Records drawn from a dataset
######
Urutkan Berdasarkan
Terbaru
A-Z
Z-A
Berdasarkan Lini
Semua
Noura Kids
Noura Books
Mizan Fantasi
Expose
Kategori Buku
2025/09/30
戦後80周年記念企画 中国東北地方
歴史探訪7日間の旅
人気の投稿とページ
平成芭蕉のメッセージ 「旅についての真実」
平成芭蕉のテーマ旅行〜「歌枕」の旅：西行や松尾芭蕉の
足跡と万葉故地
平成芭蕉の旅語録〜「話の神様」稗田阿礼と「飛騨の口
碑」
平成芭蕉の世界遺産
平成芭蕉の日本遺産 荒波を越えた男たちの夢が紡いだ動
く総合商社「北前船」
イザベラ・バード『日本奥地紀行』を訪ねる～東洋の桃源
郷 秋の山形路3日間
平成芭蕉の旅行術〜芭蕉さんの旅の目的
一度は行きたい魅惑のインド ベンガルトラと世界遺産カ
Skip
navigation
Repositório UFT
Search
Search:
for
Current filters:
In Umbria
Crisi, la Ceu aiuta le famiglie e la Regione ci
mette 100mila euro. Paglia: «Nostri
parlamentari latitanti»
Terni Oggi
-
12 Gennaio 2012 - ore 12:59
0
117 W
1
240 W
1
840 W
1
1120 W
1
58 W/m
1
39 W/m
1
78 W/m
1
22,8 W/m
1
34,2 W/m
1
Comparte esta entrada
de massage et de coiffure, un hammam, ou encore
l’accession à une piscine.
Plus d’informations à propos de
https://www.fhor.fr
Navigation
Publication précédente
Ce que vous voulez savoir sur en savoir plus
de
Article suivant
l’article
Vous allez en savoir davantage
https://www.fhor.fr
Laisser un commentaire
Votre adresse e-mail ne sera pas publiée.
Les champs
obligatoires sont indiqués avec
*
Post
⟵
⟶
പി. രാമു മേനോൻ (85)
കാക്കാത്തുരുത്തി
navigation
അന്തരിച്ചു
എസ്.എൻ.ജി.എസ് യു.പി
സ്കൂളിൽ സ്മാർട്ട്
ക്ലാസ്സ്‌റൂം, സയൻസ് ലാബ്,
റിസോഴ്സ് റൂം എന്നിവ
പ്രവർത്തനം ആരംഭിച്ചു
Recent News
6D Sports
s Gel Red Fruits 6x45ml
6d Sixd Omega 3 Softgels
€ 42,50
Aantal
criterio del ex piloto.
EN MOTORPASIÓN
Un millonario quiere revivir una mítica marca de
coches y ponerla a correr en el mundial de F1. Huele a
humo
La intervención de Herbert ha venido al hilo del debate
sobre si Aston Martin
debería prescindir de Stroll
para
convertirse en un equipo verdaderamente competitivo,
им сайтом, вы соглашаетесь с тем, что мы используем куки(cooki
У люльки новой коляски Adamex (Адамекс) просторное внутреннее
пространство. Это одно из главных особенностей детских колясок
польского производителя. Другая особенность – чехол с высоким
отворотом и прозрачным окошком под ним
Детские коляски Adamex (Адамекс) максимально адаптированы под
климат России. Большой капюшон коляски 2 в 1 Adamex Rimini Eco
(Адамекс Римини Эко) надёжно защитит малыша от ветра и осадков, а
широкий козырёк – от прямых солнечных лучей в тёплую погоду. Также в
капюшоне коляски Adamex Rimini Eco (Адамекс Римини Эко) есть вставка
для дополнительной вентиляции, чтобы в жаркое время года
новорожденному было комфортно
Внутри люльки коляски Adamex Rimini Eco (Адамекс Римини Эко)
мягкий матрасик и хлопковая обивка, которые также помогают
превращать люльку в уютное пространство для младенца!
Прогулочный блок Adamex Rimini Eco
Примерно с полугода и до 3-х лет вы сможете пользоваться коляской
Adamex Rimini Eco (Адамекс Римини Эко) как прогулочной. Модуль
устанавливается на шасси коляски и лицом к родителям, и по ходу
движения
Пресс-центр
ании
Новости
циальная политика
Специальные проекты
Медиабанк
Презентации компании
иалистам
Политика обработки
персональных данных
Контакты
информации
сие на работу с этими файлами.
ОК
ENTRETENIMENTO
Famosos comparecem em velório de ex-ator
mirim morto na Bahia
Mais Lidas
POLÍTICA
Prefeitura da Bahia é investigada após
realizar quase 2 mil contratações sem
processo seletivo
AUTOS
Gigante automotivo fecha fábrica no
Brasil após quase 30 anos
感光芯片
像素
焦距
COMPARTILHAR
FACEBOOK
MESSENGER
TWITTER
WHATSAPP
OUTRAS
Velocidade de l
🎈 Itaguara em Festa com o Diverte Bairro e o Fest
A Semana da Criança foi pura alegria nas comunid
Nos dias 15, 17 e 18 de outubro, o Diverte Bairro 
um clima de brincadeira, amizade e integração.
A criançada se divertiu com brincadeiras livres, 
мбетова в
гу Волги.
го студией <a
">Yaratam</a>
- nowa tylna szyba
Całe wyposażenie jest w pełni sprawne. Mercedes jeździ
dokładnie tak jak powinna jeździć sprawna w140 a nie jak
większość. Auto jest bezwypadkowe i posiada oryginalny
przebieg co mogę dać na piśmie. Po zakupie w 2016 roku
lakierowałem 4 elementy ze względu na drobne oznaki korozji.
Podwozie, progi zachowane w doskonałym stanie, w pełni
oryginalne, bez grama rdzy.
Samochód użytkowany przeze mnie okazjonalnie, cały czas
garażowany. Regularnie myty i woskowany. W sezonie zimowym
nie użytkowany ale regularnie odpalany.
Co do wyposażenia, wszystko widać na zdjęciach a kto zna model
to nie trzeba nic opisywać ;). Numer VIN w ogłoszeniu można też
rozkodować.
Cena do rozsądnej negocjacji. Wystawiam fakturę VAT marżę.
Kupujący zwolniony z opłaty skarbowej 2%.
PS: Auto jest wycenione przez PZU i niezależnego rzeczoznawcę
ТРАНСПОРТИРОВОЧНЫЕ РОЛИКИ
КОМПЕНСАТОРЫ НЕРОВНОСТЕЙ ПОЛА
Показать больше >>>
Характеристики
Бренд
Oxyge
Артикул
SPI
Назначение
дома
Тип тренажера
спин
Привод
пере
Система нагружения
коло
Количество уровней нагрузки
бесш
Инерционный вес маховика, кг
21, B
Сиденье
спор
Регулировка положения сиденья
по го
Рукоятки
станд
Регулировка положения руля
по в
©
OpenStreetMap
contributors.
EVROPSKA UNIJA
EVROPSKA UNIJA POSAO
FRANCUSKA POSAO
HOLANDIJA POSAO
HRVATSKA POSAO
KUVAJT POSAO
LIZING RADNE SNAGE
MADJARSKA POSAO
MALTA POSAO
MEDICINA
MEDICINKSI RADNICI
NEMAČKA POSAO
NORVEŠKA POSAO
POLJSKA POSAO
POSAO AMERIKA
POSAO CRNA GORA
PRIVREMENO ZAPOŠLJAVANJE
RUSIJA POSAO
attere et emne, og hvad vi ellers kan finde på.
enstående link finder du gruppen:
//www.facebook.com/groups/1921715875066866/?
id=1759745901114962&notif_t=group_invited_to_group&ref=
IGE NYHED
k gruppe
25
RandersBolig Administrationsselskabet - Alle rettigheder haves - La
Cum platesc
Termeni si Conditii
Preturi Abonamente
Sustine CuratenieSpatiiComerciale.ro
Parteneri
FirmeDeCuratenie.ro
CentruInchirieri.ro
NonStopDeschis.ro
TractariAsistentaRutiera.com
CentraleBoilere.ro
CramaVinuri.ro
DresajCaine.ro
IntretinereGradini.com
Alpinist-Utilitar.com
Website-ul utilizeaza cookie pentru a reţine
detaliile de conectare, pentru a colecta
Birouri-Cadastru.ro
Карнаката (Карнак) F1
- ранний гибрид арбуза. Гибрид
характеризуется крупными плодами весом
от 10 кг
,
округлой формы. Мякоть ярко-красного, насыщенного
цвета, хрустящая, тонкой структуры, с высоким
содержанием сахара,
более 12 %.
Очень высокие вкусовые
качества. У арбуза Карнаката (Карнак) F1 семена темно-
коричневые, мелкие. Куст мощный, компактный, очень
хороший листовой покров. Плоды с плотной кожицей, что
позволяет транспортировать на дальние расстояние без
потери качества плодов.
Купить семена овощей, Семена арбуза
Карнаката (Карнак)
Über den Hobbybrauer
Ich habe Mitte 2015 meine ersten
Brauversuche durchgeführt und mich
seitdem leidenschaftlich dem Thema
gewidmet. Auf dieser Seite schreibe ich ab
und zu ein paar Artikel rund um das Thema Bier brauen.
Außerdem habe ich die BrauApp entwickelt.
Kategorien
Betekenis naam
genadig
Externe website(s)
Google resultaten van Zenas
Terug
######
Take every line from the data above that holds "пространство" and copy it out.

пространство. Это одно из главных особенностей детских колясок
превращать люльку в уютное пространство для младенца!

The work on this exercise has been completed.